Cystic Fibrosis

Cystic fibrosis (CF) s a genetic, life-threatening condition that triggers changes in the thickness of secretions from the body. For most people, fluids made by our lungs (mucus), sweat, and digestive juices produced inside the body are thin and/or slippery. CF patients have a change in their genes that cause these secretions to be very thick and sticky and instead of providing lubrication for the body’s functions the fluids they clog the body’s tubes and ducts. CF primarily affects the lungs and pancreas, but does affect other parts of the body as well.

Most patients with CF are able to perform normal daily activities like attending school or working but need daily care to keep fluids from blocking the airway or triggering other complications. While there is no cure for CF, advancing treatments are helping patients live longer. Just a few years ago, most patients lived to be 20 or 30 – but today many survive to 40 or 50 years old.


CF’s genetic mutation causes the body to move salt in and out of the body’s cells incorrectly. This causes the body’s fluids to be very thick and sticky and sweat to be overly salty. There are a variety of mutations of the gene, and the variation present will determine the severity of symptoms.

CF is passed down from a child’s parents. One parent may carry the gene for CF without ever knowing it but both partners must have the gene for the disease to develop in their children. All 50 states in the U.S. screen babies for CF at birth.


Symptoms of CF will vary depending on the severity of the disease. Some symptoms may change over time. CF may start in infancy or not develop until adolescence or adulthood. Parents of some CF children notice a strong salt flavor on their skin if they kiss them. Other symptoms will affect the respiratory, digestive and even reproductive systems.


  • Lung infections.
  • Wheezing.
  • Activity intolerance.
  • Thick mucus or spit.
  • Irritated or stuffy nose.


  • Severe constipation.
  • Greasy, bad-smelling stools.
  • Poor weight gain, or failure to thrive.
  • Intestinal blockages in infants.
  • Occasional rectal prolapse from straining to push out stools.

Testing and Diagnosis

A few basic tests can help identify CF. Thankfully, all babies born in a medical facility in the U.S. are required to have a metabolic screening exam (some people used to call it a PKU). This exam looks for abnormally high levels of a chemical called IRT, which is released by the pancreas. This test can show abnormally high levels of the chemical, so additional testing is needed. These include:

Sweat Testing

A sweat-producing chemical is applied to a small area of skin. Medical staff will then collect a sample of the sweat and test it for a higher-than-normal salt content. This test is usually used for infants and children greater than one month of age.

Genetic Testing 

  • Blood samples can be analyzed to look for specific mutations in the genes that cause CF. 
  • Adults or children can be screened to find out if they are a carrier for the CF gene.


Because there is no cure for CF, patients should be prepared for long and complex treatments focused on symptom management and prevention of complications.

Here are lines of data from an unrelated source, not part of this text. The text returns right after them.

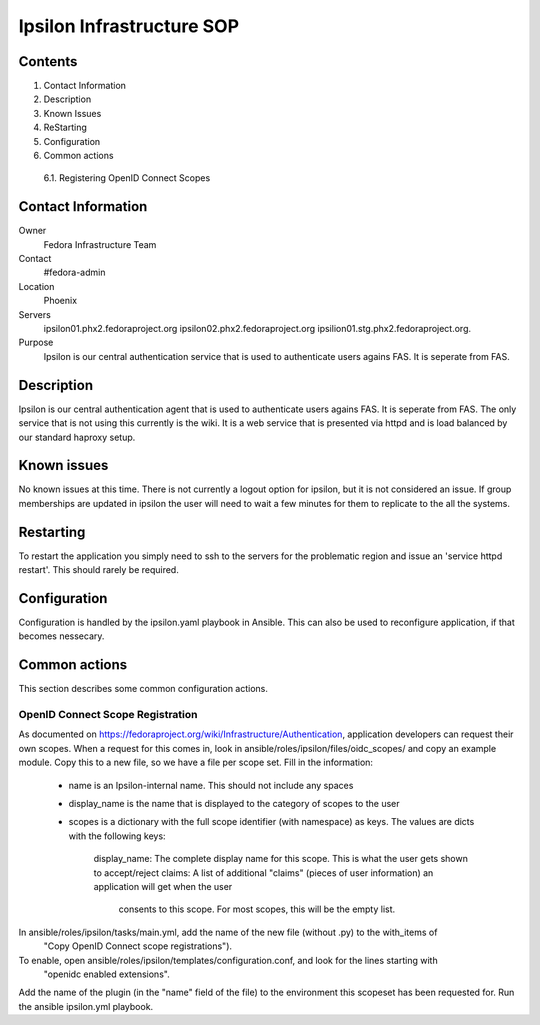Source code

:.. title: Ipsilon Infrastucture SOP
.. slug: infra-ipsilon
.. date: 2016-03-21
.. taxonomy: Contributors/Infrastructure

=========================
Ipsilon Infrastructure SOP
=========================



Contents
========

1. Contact Information
2. Description
3. Known Issues
4. ReStarting
5. Configuration
6. Common actions
  6.1. Registering OpenID Connect Scopes

Contact Information
===================

Owner
	 Fedora Infrastructure Team
Contact
	 #fedora-admin
Location
	 Phoenix
Servers
	ipsilon01.phx2.fedoraproject.org ipsilon02.phx2.fedoraproject.org ipsilion01.stg.phx2.fedoraproject.org. 
	 
Purpose
	Ipsilon is our central authentication service that is used to authenticate users agains FAS. It is seperate from FAS.	

Description
===========

Ipsilon is our central authentication agent that is used to authenticate users agains FAS. It is seperate from FAS. The only service that is not using this currently is the wiki. It is a web service that is presented via httpd and is load balanced by our standard haproxy setup.

Known issues
==============

No known issues at this time. There is not currently a logout option for ipsilon, but it is not considered an issue. If group memberships are updated in ipsilon the user will need to wait a few minutes for them to replicate to the all the systems.

Restarting
===============

To restart the application you simply need to ssh to the servers for the problematic region and issue an 'service httpd restart'. This should rarely be required.

Configuration
================

Configuration is handled by the ipsilon.yaml playbook in Ansible. This can also be used to reconfigure application, if that becomes nessecary.

Common actions
==============
This section describes some common configuration actions.

OpenID Connect Scope Registration
---------------------------------
As documented on https://fedoraproject.org/wiki/Infrastructure/Authentication, application developers can request their own scopes.
When a request for this comes in, look in ansible/roles/ipsilon/files/oidc_scopes/ and copy an example module.
Copy this to a new file, so we have a file per scope set.
Fill in the information:
  - name is an Ipsilon-internal name. This should not include any spaces
  - display_name is the name that is displayed to the category of scopes to the user
  - scopes is a dictionary with the full scope identifier (with namespace) as keys.
    The values are dicts with the following keys:
      display_name: The complete display name for this scope. This is what the user gets shown to accept/reject
      claims: A list of additional "claims" (pieces of user information) an application will get when the user
        consents to this scope. For most scopes, this will be the empty list.
In ansible/roles/ipsilon/tasks/main.yml, add the name of the new file (without .py) to the with_items of
  "Copy OpenID Connect scope registrations").
To enable, open ansible/roles/ipsilon/templates/configuration.conf, and look for the lines starting with
  "openidc enabled extensions".
Add the name of the plugin (in the "name" field of the file) to the environment this scopeset has been requested for.
Run the ansible ipsilon.yml playbook.
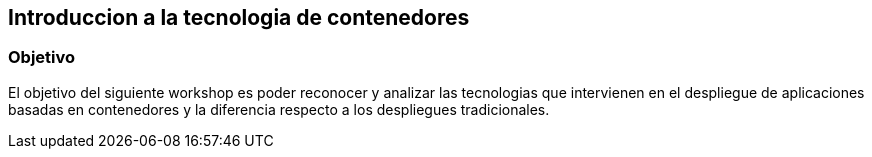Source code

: ## Introduccion a la tecnologia de contenedores 

### Objetivo
El objetivo del siguiente workshop es poder reconocer y analizar las tecnologias que intervienen en el despliegue de aplicaciones basadas en contenedores y la diferencia respecto a los despliegues tradicionales.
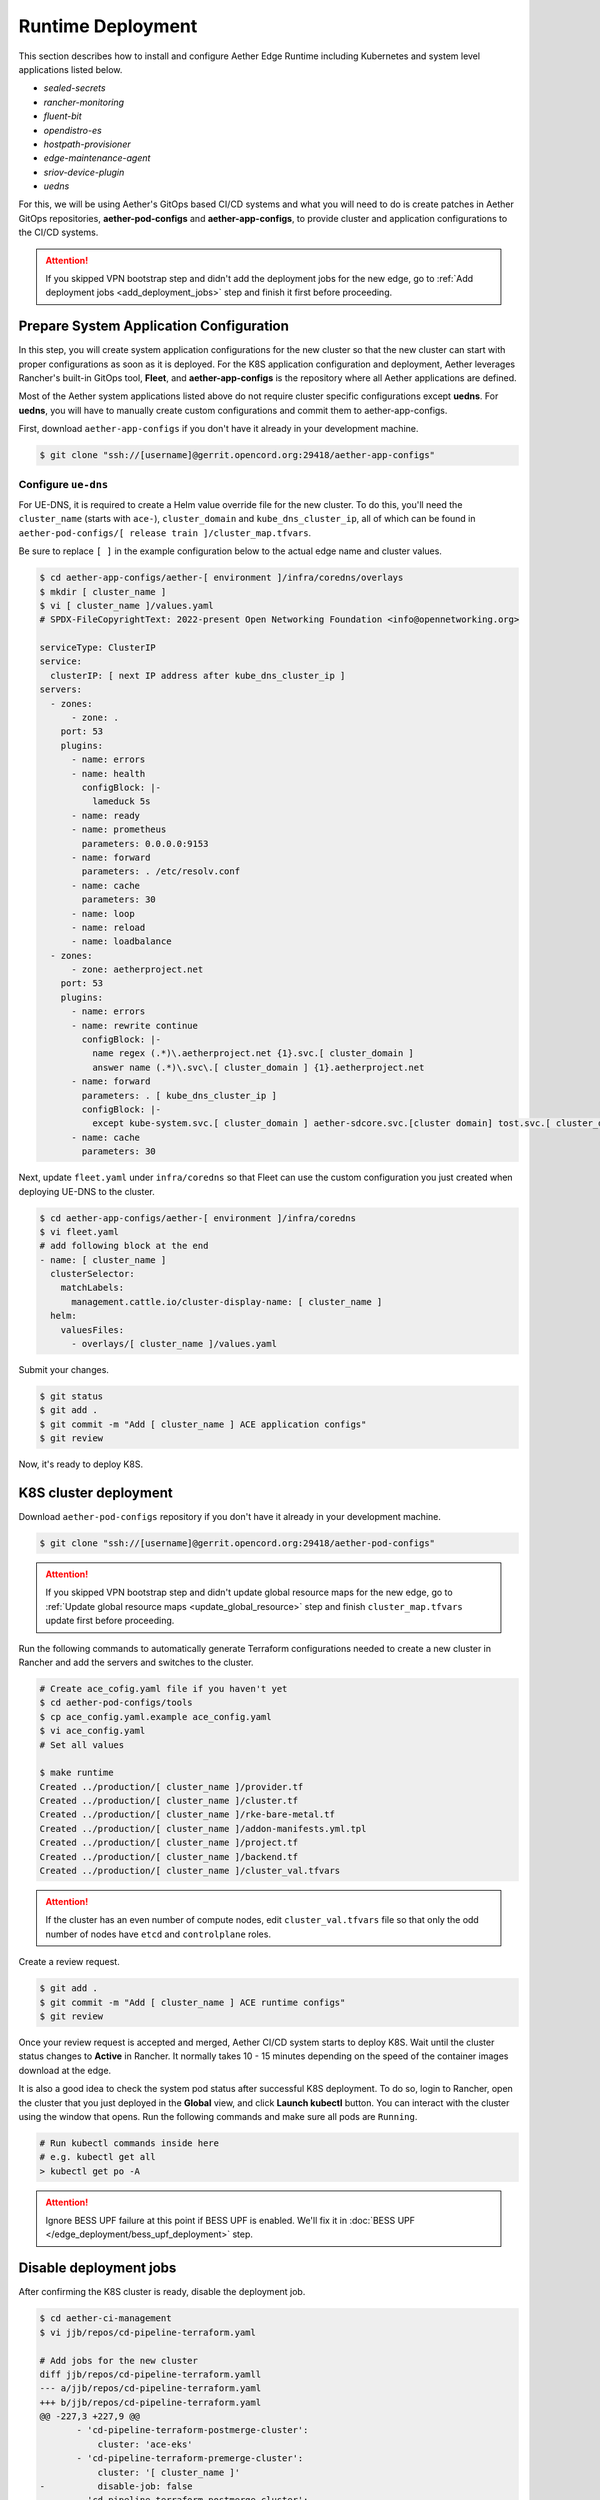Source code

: ..
   SPDX-FileCopyrightText: © 2020 Open Networking Foundation <support@opennetworking.org>
   SPDX-License-Identifier: Apache-2.0

Runtime Deployment
==================

This section describes how to install and configure Aether Edge Runtime including Kubernetes
and system level applications listed below.

* `sealed-secrets`
* `rancher-monitoring`
* `fluent-bit`
* `opendistro-es`
* `hostpath-provisioner`
* `edge-maintenance-agent`
* `sriov-device-plugin`
* `uedns`

For this, we will be using Aether's GitOps based CI/CD systems and what you will need to do is
create patches in Aether GitOps repositories, **aether-pod-configs** and **aether-app-configs**,
to provide cluster and application configurations to the CI/CD systems.

.. attention::

   If you skipped VPN bootstrap step and didn't add the deployment jobs for the new edge,
   go to :ref:`Add deployment jobs <add_deployment_jobs>` step and finish it first
   before proceeding.

Prepare System Application Configuration
----------------------------------------

In this step, you will create system application configurations for the new
cluster so that the new cluster can start with proper configurations as soon as
it is deployed. For the K8S application configuration and deployment, Aether leverages
Rancher's built-in GitOps tool, **Fleet**, and **aether-app-configs** is the
repository where all Aether applications are defined.

Most of the Aether system applications listed above do not require cluster
specific configurations except **uedns**.
For **uedns**, you will have to manually create custom configurations and
commit them to aether-app-configs.

First, download ``aether-app-configs`` if you don't have it already in your development machine.

.. code-block:: shell

   $ git clone "ssh://[username]@gerrit.opencord.org:29418/aether-app-configs"

Configure ``ue-dns``
""""""""""""""""""""

For UE-DNS, it is required to create a Helm value override file for the new
cluster.  To do this, you'll need the ``cluster_name`` (starts with ``ace-``),
``cluster_domain`` and ``kube_dns_cluster_ip``, all of which can be found in
``aether-pod-configs/[ release train ]/cluster_map.tfvars``.

Be sure to replace ``[ ]`` in the example configuration below to the actual
edge name and cluster values.

.. code-block:: yaml

   $ cd aether-app-configs/aether-[ environment ]/infra/coredns/overlays
   $ mkdir [ cluster_name ]
   $ vi [ cluster_name ]/values.yaml
   # SPDX-FileCopyrightText: 2022-present Open Networking Foundation <info@opennetworking.org>

   serviceType: ClusterIP
   service:
     clusterIP: [ next IP address after kube_dns_cluster_ip ]
   servers:
     - zones:
         - zone: .
       port: 53
       plugins:
         - name: errors
         - name: health
           configBlock: |-
             lameduck 5s
         - name: ready
         - name: prometheus
           parameters: 0.0.0.0:9153
         - name: forward
           parameters: . /etc/resolv.conf
         - name: cache
           parameters: 30
         - name: loop
         - name: reload
         - name: loadbalance
     - zones:
         - zone: aetherproject.net
       port: 53
       plugins:
         - name: errors
         - name: rewrite continue
           configBlock: |-
             name regex (.*)\.aetherproject.net {1}.svc.[ cluster_domain ]
             answer name (.*)\.svc\.[ cluster_domain ] {1}.aetherproject.net
         - name: forward
           parameters: . [ kube_dns_cluster_ip ]
           configBlock: |-
             except kube-system.svc.[ cluster_domain ] aether-sdcore.svc.[cluster domain] tost.svc.[ cluster_domain ]
         - name: cache
           parameters: 30


Next, update ``fleet.yaml`` under ``infra/coredns`` so that Fleet can use the custom configuration
you just created when deploying UE-DNS to the cluster.

.. code-block:: yaml

   $ cd aether-app-configs/aether-[ environment ]/infra/coredns
   $ vi fleet.yaml
   # add following block at the end
   - name: [ cluster_name ]
     clusterSelector:
       matchLabels:
         management.cattle.io/cluster-display-name: [ cluster_name ]
     helm:
       valuesFiles:
         - overlays/[ cluster_name ]/values.yaml


Submit your changes.

.. code-block:: shell

   $ git status
   $ git add .
   $ git commit -m "Add [ cluster_name ] ACE application configs"
   $ git review

Now, it's ready to deploy K8S.

K8S cluster deployment
----------------------

Download ``aether-pod-configs`` repository if you don't have it already in
your development machine.

.. code-block:: shell

   $ git clone "ssh://[username]@gerrit.opencord.org:29418/aether-pod-configs"

.. attention::

   If you skipped VPN bootstrap step and didn't update global resource maps for the new edge,
   go to :ref:`Update global resource maps <update_global_resource>` step and
   finish ``cluster_map.tfvars`` update first before proceeding.

Run the following commands to automatically generate Terraform configurations needed to
create a new cluster in Rancher and add the servers
and switches to the cluster.

.. code-block:: shell

   # Create ace_cofig.yaml file if you haven't yet
   $ cd aether-pod-configs/tools
   $ cp ace_config.yaml.example ace_config.yaml
   $ vi ace_config.yaml
   # Set all values

   $ make runtime
   Created ../production/[ cluster_name ]/provider.tf
   Created ../production/[ cluster_name ]/cluster.tf
   Created ../production/[ cluster_name ]/rke-bare-metal.tf
   Created ../production/[ cluster_name ]/addon-manifests.yml.tpl
   Created ../production/[ cluster_name ]/project.tf
   Created ../production/[ cluster_name ]/backend.tf
   Created ../production/[ cluster_name ]/cluster_val.tfvars

.. attention::

  If the cluster has an even number of compute nodes, edit ``cluster_val.tfvars``
  file so that only the odd number of nodes have ``etcd`` and ``controlplane``
  roles.

Create a review request.

.. code-block:: shell

   $ git add .
   $ git commit -m "Add [ cluster_name ] ACE runtime configs"
   $ git review

Once your review request is accepted and merged, Aether CI/CD system starts to deploy K8S.
Wait until the cluster status changes to **Active** in Rancher.
It normally takes 10 - 15 minutes depending on the speed of the container images
download at the edge.

It is also a good idea to check the system pod status after successful K8S deployment.
To do so, login to Rancher, open the cluster that you just deployed in the **Global** view, and click
**Launch kubectl** button. You can interact with the cluster using the window that opens.
Run the following commands and make sure all pods are ``Running``.

.. code-block:: shell

  # Run kubectl commands inside here
  # e.g. kubectl get all
  > kubectl get po -A

.. attention::

   Ignore BESS UPF failure at this point if BESS UPF is enabled.
   We'll fix it in :doc:`BESS UPF </edge_deployment/bess_upf_deployment>` step.

Disable deployment jobs
-----------------------
After confirming the K8S cluster is ready, disable the deployment job.

.. code-block:: diff

   $ cd aether-ci-management
   $ vi jjb/repos/cd-pipeline-terraform.yaml

   # Add jobs for the new cluster
   diff jjb/repos/cd-pipeline-terraform.yamll
   --- a/jjb/repos/cd-pipeline-terraform.yaml
   +++ b/jjb/repos/cd-pipeline-terraform.yaml
   @@ -227,3 +227,9 @@
          - 'cd-pipeline-terraform-postmerge-cluster':
              cluster: 'ace-eks'
          - 'cd-pipeline-terraform-premerge-cluster':
              cluster: '[ cluster_name ]'
   -          disable-job: false
          - 'cd-pipeline-terraform-postmerge-cluster':
              cluster: '[ cluster_name ]'
   -          disable-job: false

Submit your change and wait for the job is updated.
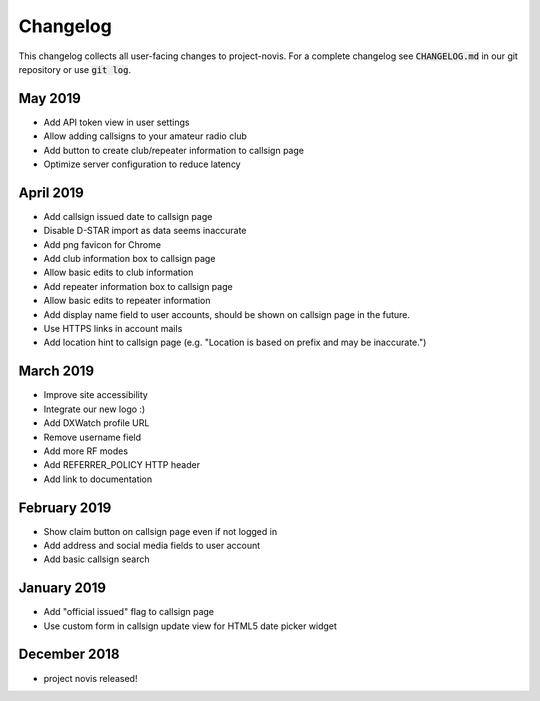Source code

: Changelog
=========

This changelog collects all user-facing changes to project-novis. For a
complete changelog see :code:`CHANGELOG.md` in our git repository or use :code:`git log`.

May 2019
--------

* Add API token view in user settings
* Allow adding callsigns to your amateur radio club
* Add button to create club/repeater information to callsign page
* Optimize server configuration to reduce latency

April 2019
----------

* Add callsign issued date to callsign page
* Disable D-STAR import as data seems inaccurate
* Add png favicon for Chrome
* Add club information box to callsign page
* Allow basic edits to club information
* Add repeater information box to callsign page
* Allow basic edits to repeater information
* Add display name field to user accounts, should be shown on callsign page in
  the future.
* Use HTTPS links in account mails
* Add location hint to callsign page (e.g. "Location is based on prefix and
  may be inaccurate.")

March 2019
----------

* Improve site accessibility
* Integrate our new logo :)
* Add DXWatch profile URL
* Remove username field
* Add more RF modes
* Add REFERRER_POLICY HTTP header
* Add link to documentation

February 2019
-------------

* Show claim button on callsign page even if not logged in
* Add address and social media fields to user account
* Add basic callsign search

January 2019
------------

* Add "official issued" flag to callsign page
* Use custom form in callsign update view for HTML5 date picker widget

December 2018
-------------

* project novis released!

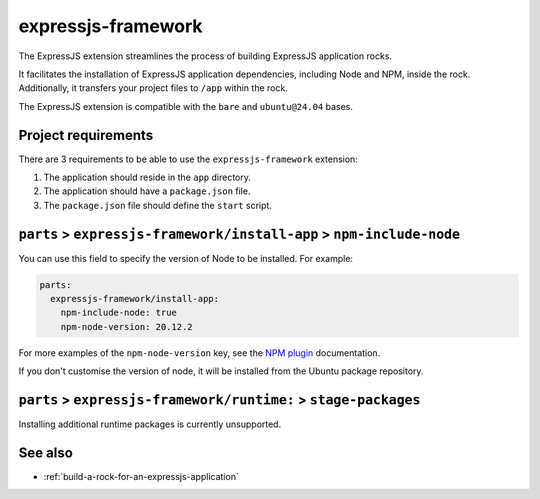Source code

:.. _expressjs-framework-reference:

expressjs-framework
-------------------

The ExpressJS extension streamlines the process of building ExpressJS
application rocks.

It facilitates the installation of ExpressJS application dependencies, including
Node and NPM, inside the rock. Additionally, it transfers your project files to
``/app`` within the rock.

The ExpressJS extension is compatible with the ``bare`` and ``ubuntu@24.04``
bases.

Project requirements
====================

There are 3 requirements to be able to use the ``expressjs-framework``
extension:

1. The application should reside in the ``app`` directory.
2. The application should have a ``package.json`` file.
3. The ``package.json`` file should define the ``start`` script.


``parts`` > ``expressjs-framework/install-app`` > ``npm-include-node``
======================================================================

You can use this field to specify the version of Node to be installed. For
example:

.. code-block:: yaml

  parts:
    expressjs-framework/install-app:
      npm-include-node: true
      npm-node-version: 20.12.2

For more examples of the ``npm-node-version`` key, see the
`NPM plugin <httpshttps://documentation.ubuntu.com/rockcraft/en/latest/common/
craft-parts/reference/plugins/npm_plugin/#examples>`_ documentation.

If you don't customise the version of node, it will be installed from the Ubuntu
package repository.

``parts`` > ``expressjs-framework/runtime:`` > ``stage-packages``
=================================================================

Installing additional runtime packages is currently unsupported.

See also
========

- :ref:`build-a-rock-for-an-expressjs-application`
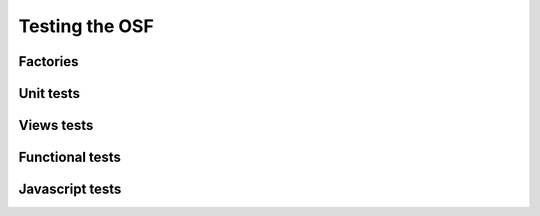 Testing the OSF
===============


Factories
*********

Unit tests
**********

Views tests
***********

Functional tests
****************


Javascript tests
****************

Many patients will need to be treated in a medical facility that is experienced with cystic fibrosis. Care will focus on loosening secretions, preventing digestive blockages, preventing lung infections and nutritional support.


There are a variety of medications that can be used to address the symptoms of CF. These include antibiotics to prevent lung infections, bronchodilators to open tight airways, mucus-thinning drugs, and pancreatic enzymes to help the body absorb food and nutrients properly.

Physical Therapy and Pulmonary Rehabilitation

There are a variety of devices available to help loosen thick secretions so they can be removed from the body. Some patients need to use these tools several times a day and may include a vest that vibrates, or tubes the patient breathes deeply through to move mucus.

Pulmonary rehabilitation may also provide the patient and family with approaches to improve lung function and general well-being. Breathing techniques, counseling, support and exercise training are all part of pulmonary rehabilitation.


Surgical approaches will vary depending on the problem being addressed. Surgical removal of nasal polyps may open clogged airways, and oxygen therapy supports poor gas exchange in the lungs. Feeding tube placement may be needed to deliver nutrients to the body and other abdominal surgeries could be needed if the intestines or digestive system is blocked.

After other treatments have failed, some patients may qualify for a lung transplant. Lung transplants for CF patients are controversial due to the high rate of complications and poor data to support its ability to prolong life.